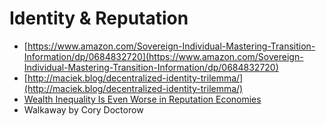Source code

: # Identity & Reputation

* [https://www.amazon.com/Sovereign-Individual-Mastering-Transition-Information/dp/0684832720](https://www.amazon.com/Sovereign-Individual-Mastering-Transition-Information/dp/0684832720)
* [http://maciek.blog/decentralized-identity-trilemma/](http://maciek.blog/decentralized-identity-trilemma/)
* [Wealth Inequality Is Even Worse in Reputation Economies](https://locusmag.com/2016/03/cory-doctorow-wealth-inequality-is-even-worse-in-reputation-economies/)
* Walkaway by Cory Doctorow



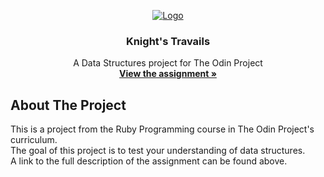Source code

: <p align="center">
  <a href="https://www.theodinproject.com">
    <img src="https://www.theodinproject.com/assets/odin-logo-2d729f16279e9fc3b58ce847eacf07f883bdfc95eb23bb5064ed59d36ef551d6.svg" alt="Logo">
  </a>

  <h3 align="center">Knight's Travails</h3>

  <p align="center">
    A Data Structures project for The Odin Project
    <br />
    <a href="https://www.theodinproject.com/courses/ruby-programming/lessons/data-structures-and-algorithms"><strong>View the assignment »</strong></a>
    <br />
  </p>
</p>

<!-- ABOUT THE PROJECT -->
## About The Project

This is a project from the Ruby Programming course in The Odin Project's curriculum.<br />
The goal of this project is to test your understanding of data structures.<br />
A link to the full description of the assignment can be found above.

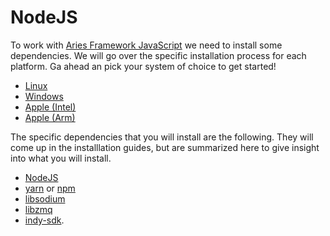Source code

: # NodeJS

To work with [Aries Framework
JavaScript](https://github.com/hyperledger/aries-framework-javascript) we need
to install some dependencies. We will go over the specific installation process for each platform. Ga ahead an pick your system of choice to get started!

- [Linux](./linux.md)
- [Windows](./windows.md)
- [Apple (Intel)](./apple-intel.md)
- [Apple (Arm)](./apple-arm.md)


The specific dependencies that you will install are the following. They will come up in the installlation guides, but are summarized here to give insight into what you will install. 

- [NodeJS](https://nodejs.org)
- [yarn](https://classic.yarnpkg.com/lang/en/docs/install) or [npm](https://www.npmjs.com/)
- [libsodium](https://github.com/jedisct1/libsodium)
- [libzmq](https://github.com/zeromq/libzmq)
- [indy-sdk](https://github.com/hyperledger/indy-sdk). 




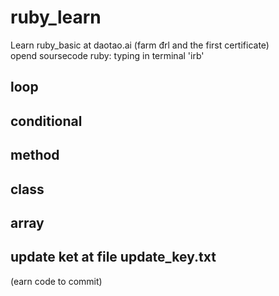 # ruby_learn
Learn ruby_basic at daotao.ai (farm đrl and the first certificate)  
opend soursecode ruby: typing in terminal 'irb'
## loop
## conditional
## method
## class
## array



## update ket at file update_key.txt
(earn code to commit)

Problem to work on: Each line of the data that holds "assignment" should be reported.

Answer section:
    <a href="https://www.theodinproject.com/courses/ruby-programming/lessons/data-structures-and-algorithms"><strong>View the assignment »</strong></a>
A link to the full description of the assignment can be found above.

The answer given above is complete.